Friday, July 11, 2008

Schoolin'!

As a future elementary school teacher, I really enjoyed learning about the advent of schools for Native Americans. Despite their horrible central purpose, to remove Indians of their culture, schools were actually really interesting.

Richard Henry Pratt, who was apparently a jerk as well as an educator, got the idea for educating Native Americans from his experience with prisoners in Florida. How strange that an idea for designing a heavily regimented school that strips students of their heritage and individuality came from an implementation used with prisoners. This is terrible. Students clearly are not prisoners and should not be treated as such. I cannot see how a school that separates student from parents for years at a time ever was approved.

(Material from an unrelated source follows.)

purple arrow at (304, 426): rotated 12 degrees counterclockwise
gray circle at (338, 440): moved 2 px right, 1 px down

Despite all the horrible attempts to "Kill the Indian, Save the Man," providing Native peoples with educational opportunities could have been a great idea. The problem was that the schools focused so heavily on vocational skills and cultural assimilation. I feel if the schools had not been mandatory and so heavily regimented, and also didn't attempt to completely strip the parents of access to their children, they actually could have been very successful. After seeing some of the successful tribal leaders who were products of the school and were able to assist the tribe in legal dealings and such, you would think that parents would be more than happy to send their children to such a school. Unfortunately, the schools sole purpose was to remove the children from their native culture, and education was secondary at best.

1 comment:

nmartinez said...

Since I am also going to be a future elementary school teacher I enjoyed the lectures and articles that dealt with the emergence of education for Native Americans. I too cannot believe that Richie P. came up with the idea of educating Native Americans through the encounters he had with prisioners. I too believe that if school would not have been forced, if parents could have kept in touch with their children, and if there were more options for jobs on the reservations then education would of gone over better.